Oct 6, 2011
The best anime of 1991 according to Animage readers.
This Sunrise property is one of those shows I was vaguely aware of, even before I started to properly watch anime. I believe this was likely due to it being mentioned in Super Play, a UK SNES magazine that was probably the most otaku-y of the UK games magazines of the time. Alternatively, it might have been via Japanese games magazines, as classmates were importing them around this time. More recently I’d come across it in the resume of Mitsuo Fukuda, director of Gundam Seed (BOO!) and Gear Fighter Dendoh (YAY!).
Despite the acclaim poured on it by the Animage readers, it was initially a flop. Cancelled early, it only ran 37 episodes. Its success came in tapping into that fanatical base with OAV sequels that moved the action on roughly in real time. According to wikipedia, the fanbase was initially mainly female (80% for the early OAVs). I wish there was more in English about the franchise’s trajectory as it seems on the surface like a precursor to the “kept alive by otaku” franchises that exist today. Particularly those boosted by a fanatical female audience.
So, what about this first episode?
Well it’s a pretty clever set up that gets the main character into the position of being the show’s lead. Our hero, Kazami Hayato, is escorting a new Cyber Formula race car, Asurada, to a race qualifier, when it is set upon by villains trying to steal it. This forces him to drive the car to get away, inadvertantly making him the driver for at least the next seven days due to the genetic fingerprint ignition and its lengthy reset time. Meaning that in the next episode he will have to race, rather than the intended driver.

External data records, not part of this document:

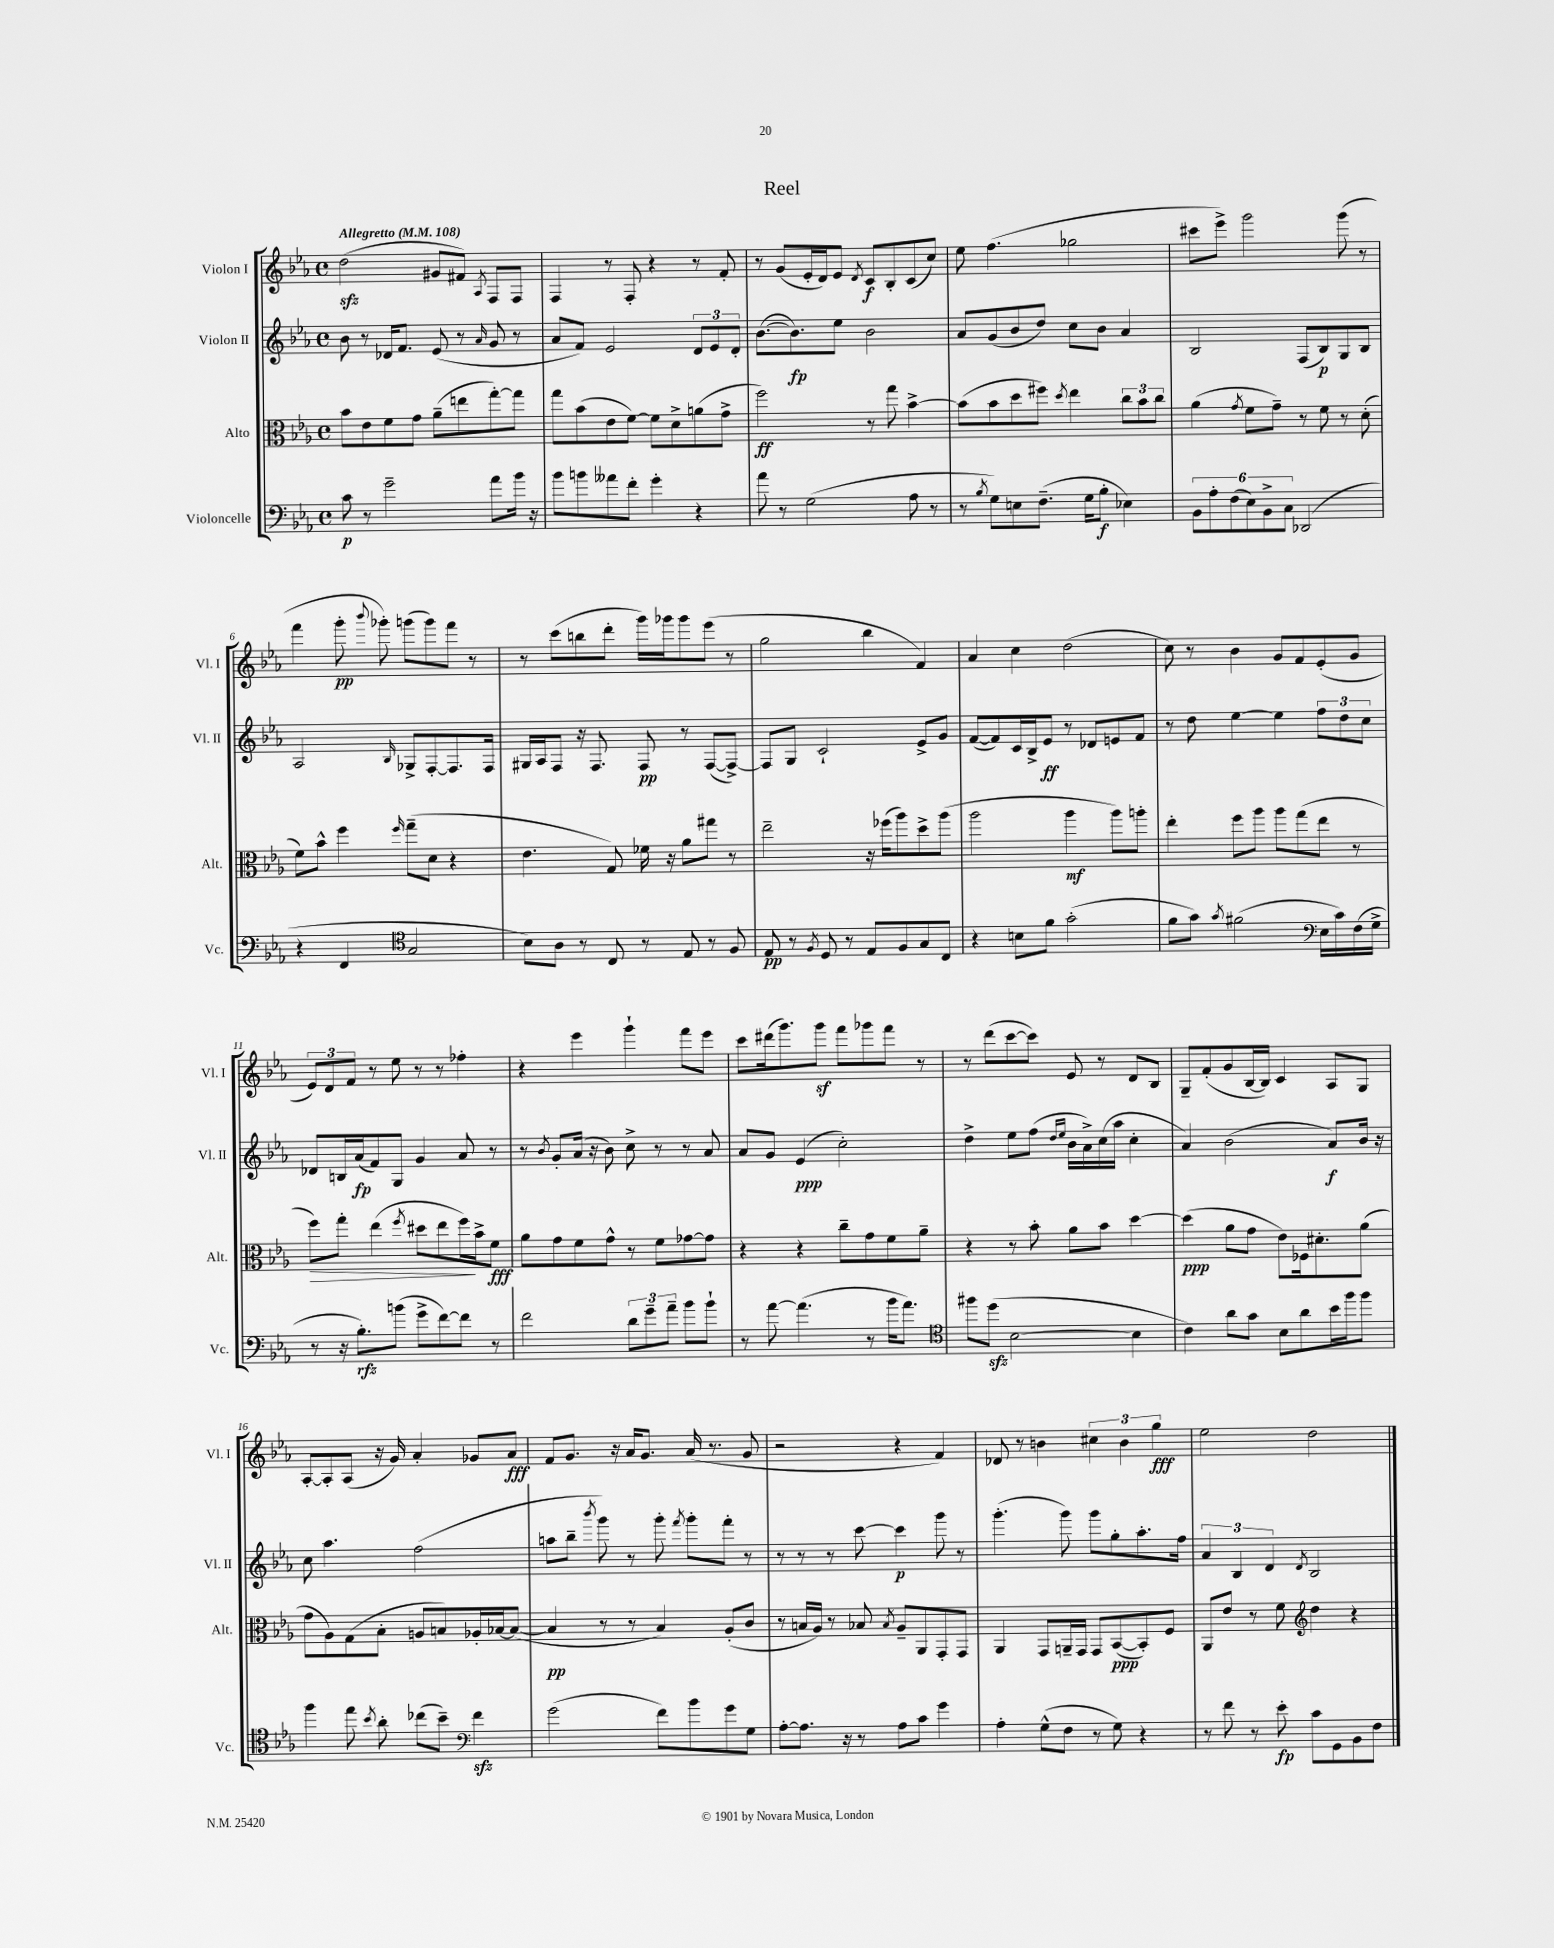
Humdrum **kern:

**kern	**kern	**kern	**kern
*staff4	*staff3	*staff2	*staff1
*clefF4	*clefC3	*clefG2	*clefG2
*k[b-e-a-]	*k[b-e-a-]	*k[b-e-a-]	*k[b-e-a-]
*M4/4	*M4/4	*M4/4	*M4/4
*met(c)	*met(c)	*met(c)	*met(c)
*MM108	*MM108	*MM108	*MM108
8c\	8b-\L	8b-\	(2dd\
8r	8e-\	8r	.
2g~\	8f\	16d-/LK	.
.	.	8.f/J	.
.	8g\J	.	.
.	(8a-~\L	(8e-/	8g#/L
.	8ee\	8r	8f#/J)
.	.	16qqa-/	8qA-/
8a-\L	[8gg'\)	8g/	8F/L
16b-\Jk	8gg\]J	8r	8F/J
16r	.	.	.
=	=	=	=
8b-\L	8gg\L	8a-/L	4F/
8b\	(8b-\	8f/J)	.
8a--\	8e-\	2e-/	8r
8f'\J	[8f\J)	.	8F'/
4g'\	8f\]L	.	4r
.	8d^\	.	.
4r	(8a\	12d/L	8r
.	.	12e-/	.
.	8g^\J	.	8f'/
.	.	12d'/J	.
=	=	=	=
8a-\	2ff\)	([8.b-\L	8r
8r	.	.	(8g/L
.	.	8.b-\])	.
(2G\	.	.	16e-'/L
.	.	.	16d/J)
.	.	8ee-\J	8e-/J
.	.	.	8qd/
.	8r	2b-\	8c/L
.	8gg\	.	8B-'/
8A-\	[4b-^\	.	(8c/
8r	.	.	8cc/J)
=	=	=	=
8r	(8b-\]L	8a-/L	8ee-\
8qB-/	.	.	.
8G\L)	8b-\	(8g/	(4.ff\
8E\	8dd\	8b-/	.
(8.F~\J	8ff#\J)	8dd/J)	.
.	8qdd/	.	.
.	4ee-\	8cc\L	2gg-\
16G\LK	.	.	.
8B-'\J	.	8b-\J	.
4E-\)	12cc\L	4a-/	.
.	12b-\	.	.
.	12cc\J	.	.
=	=	=	=
12BB-\L	(4a-\	2B-/	8ccc#\L
12A-'\	.	.	.
.	.	.	8eee-^\J)
(12F\	.	.	.
.	8qg/	.	.
12E-\)	8f\L	.	2ggg\
12BB-^\	.	.	.
.	8g~\J)	.	.
12C\J	.	.	.
(2DD-/	8r	(8F/L	.
.	8f\	8B-/)	.
.	8r	8G/	(8ggg\
.	(8d'\	8B-/J	8r
=	=	=	=
4r	8f\L)	2A-/	4fff\
.	8b-^^\J	.	.
4FF/	4ff\	.	8ggg'\
.	.	.	8qqbbb-/
.	.	.	8ggg-'\)
*clefC4	*	*	*
.	16qqff/	16qqB-/	.
2G/	(8gg~\L	8G-^/L	(8ggg\L
.	8d\J	[8F'/	8ggg\)
.	4r	8.F/]	8fff\J
.	.	.	8r
.	.	16F/Jk	.
=	=	=	=
8B-\L)	4.e-\	16G#/LL	8r
.	.	16A-/J	.
8A-\J	.	8F/J	(8ccc\L
8r	.	16r	8bb\
.	.	8.F/	.
8C/	8G/)	.	8ddd'\J
8r	16f-\	8F/	16ggg\LL)
.	16r	.	16ggg-\J
8E-/	8a-\L	8r	8ggg-\
8r	8gg#\J	([8F/L	(8eee-\J
8F/	8r	8F^/_J)	8r
=	=	=	=
8E-/	2ee-~\	8F/]L	2gg\
8r	.	8G/J	.
8qF/	.	.	.
8D/	.	2c`/	.
8r	.	.	.
8E-/L	16r	.	4bb-\
.	(16ff-\LK	.	.
8F/	8aa-\)	.	.
8G/	8dd^\	8e-^/L	4f/)
8C/J	(8aa-\J	8g/J	.
=	=	=	=
4r	2aa-\	([8f/L	4a-/
.	.	8f/])	.
8B\L	.	16c/L	4cc\
.	.	16B-^/J	.
8f\J	.	8e-/J	.
(2g'\	4aa-\	8r	(2dd\
.	.	8d-/L	.
.	8aa-\L)	8e/	.
.	8aa'\J	8f/J	.
=	=	=	=
8f\L	4ee-'\	8r	8cc\)
8g\J)	.	8dd\	8r
8qg/	.	.	.
(2f#\	8ff\L	[4ee-\	4b-\
.	8aa-\J	.	.
.	8aa-\L	4ee-\]	8g/L
.	(8gg\	.	8f/
*clefF4	*	*	*
16E-\LL	8ee-\J	12ff\L	(8e-'/
16c\)	.	.	.
.	.	12dd\	.
(16F\	8r	.	8g/J
.	.	12cc\J	.
16G^\JJ	.	.	.
=	=	=	=
8r	8ff\L)	8d-/L	12e-/L)
.	.	.	12d/
16r	8gg'\J	16B/L	.
.	.	.	12f/J
8.B-'\L)	.	(16a-/J	.
.	(4ee-\	8f/)	8r
(8b\J	.	8G/J	8ee-\
.	8qff/	.	.
8g^\L	8dd#\L	4g/	8r
[8f\)	8ee-\	.	8r
8f\]J	16ff\L)	8a-/	4ff-'\
.	16b-^\J	.	.
8r	8f\J	8r	.
=	=	=	=
2f\	8a-\L	8r	4r
.	.	8qb-/	.
.	8g\	8g'/L	.
.	8f\	(16a-/Jk	4eee-\
.	.	16r	.
.	8g^^\J	8b-\)	.
12d\L	8r	8cc^\	4ggg`\
12g~\	.	.	.
.	8f\L	8r	.
12a-~\J	.	.	.
8b-\L	[8g-\	8r	8fff\L
8b-`\J	8g-\]J	8a-/	8eee-\J
=	=	=	=
8r	4r	8a-/L	8ccc\L
[8a-\	.	8g/J	(16ddd#\k
.	.	.	8.ggg\)
(4.a-\]	4r	(4e-/	.
.	.	.	8ggg\J
.	8cc~\L	2cc'\)	8fff\L
8r	8g\	.	8ggg-\
16b-\LK	8f\	.	8fff\J
8.a-\J)	.	.	.
.	8a-~\J	.	8r
=	=	=	=
*clefC4	*	*	*
8ff#\L	4r	4dd^\	8r
(8dd\J	.	.	(8ddd\L
[2B-\	8r	8ee-\L	[8ccc\
.	8b-'\	(8ff\J	8ccc\]J)
.	.	16qqdd/LL	.
.	.	16qqee-/JJ	.
.	8a-\L	16b-\LL	8e-/
.	.	16a-^\)	.
.	8b-\J	(16cc\	8r
.	.	16aa-\JJ	.
4B-\]	[4dd\	4cc'\	8d/L
.	.	.	8B-/J
=	=	=	=
4c\)	(4dd\]	4a-/)	8G~/L
.	.	.	(8f'/
8a-\L	8a-\L	(2b-\	8g/
8g\J	8g\J	.	[16B-/L
.	.	.	16B-/]JJ)
8B-\L	8e-\L)	.	4c/
8a-\	16F-\k	.	.
.	8.d#'\	.	.
16b-\L	.	8a-/L)	8A-/L
16ff\J	.	.	.
8ff\J	(8a-\J	16b-/Jk	8G/J
.	.	16r	.
=	=	=	=
4ff\	8g\L	8cc\	[8A-'/L
.	8A-\)	4.aa-\	8A-'/]
8ee-\	(8G\	.	(8A-/J
8qb-/	.	.	.
8a-'\	8B-'\J	.	16r
.	.	.	16g/)
(8cc-\L	8A/L	(2ff\	4a-'/
8b-~\J)	8B/)	.	.
*clefF4	*	*	*
4f\	16A-'/L	.	8g-/L
.	[16B-/J	.	.
.	(8B-/_J	.	8a-/J
=	=	=	=
(2g\	4B-/]	8aa\L	8f/L
.	.	8bb-~\J	8.g/J
.	.	8qbbb-/	.
.	8r	8ggg\)	.
.	.	.	16r
.	8r	8r	16a-/LK
.	.	.	8.g/J
8f\L)	4B-/)	8ggg'\	.
.	.	8qfff/	.
8b-\	.	8ggg'\L	(16a-/
.	.	.	8.r
8g\	(8A-'/L	8fff'\J	.
8G\J	8c/J	8r	8g/
=	=	=	=
[8A-'\L	8r	8r	2r
8.A-\]J	16B/LL	8r	.
.	16A-/JJ)	.	.
.	8r	8r	.
16r	.	.	.
8r	8B-/	[8ccc\	.
.	8qB-/	.	.
8A-\L	8A-~/L	4ccc\]	4r
8c\J	8AA-/	.	.
4g\	8GG'/	8ggg\	4f/)
.	8GG/J	8r	.
=	=	=	=
4A-'\	4AA-/	(4.ggg'\	8d-/
.	.	.	8r
(8G^^\L	8GG/L	.	4b\
8F\J	16AA~/L	8ggg\)	.
.	16GG/JJ	.	.
8r	8GG/L	8ggg\L	6cc#\
8G\)	([8BB-/	8gg'\	.
.	.	.	6b\
4r	8BB-'/])	8.aa-'\	.
.	.	.	6gg\
.	8F/J	.	.
.	.	16ff\Jk	.
=	=	=	=
8r	8AA-/L	6a-/	2ee-\
8f\	8e-/J	.	.
.	.	6B-/	.
8r	8r	.	.
.	.	6d/	.
8e-'\	8f\	.	.
*	*clefG2	*	*
.	.	8qd/	.
8c\L	4dd\	2B-/	2dd\
8GG\	.	.	.
8BB-\	4r	.	.
8F\J	.	.	.
==	==	==	==
*-	*-	*-	*-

I probably should have mentioned that Asurada is also the car’s talking AI. You know, like KITT in Knight Rider. Except this AI is a little more realistic. While it can clearly help out with situations a racing car might be expected to deal with, it’s completely useless when faced with, say, a helicopter trying to pick it up with a giant mechanical grabber.
The designs from Takahiro Yoshimatsu scream 1991 more than the other two shows we’ve looked at from that year. Rampant spikey haircuts, glassy eyes and jaws you can cut glass with abound. It’s not the most angular show of the nineties, but combined with the flat colours the character design firmly dates it from there. Yoshimatsu has plenty of other tricks in his arsenal, most recently he directed and designed Nyanpire, but if you want to see a 2011 take on the 90s angular look, check out his designs on the Hunter X Hunter remake that just started.
The other notable name that I see on the ANN credits is Kazuki Akane (Escaflowne, Heat Guy J, Noein, Birdy Decode) as one of the unit directors. By the looks of things he’d been at Sunrise a while at this point, having worked on Ronin Warriors and Jushin Liger. Later on I should take a look at what talents were nutured by which studios in the 90s.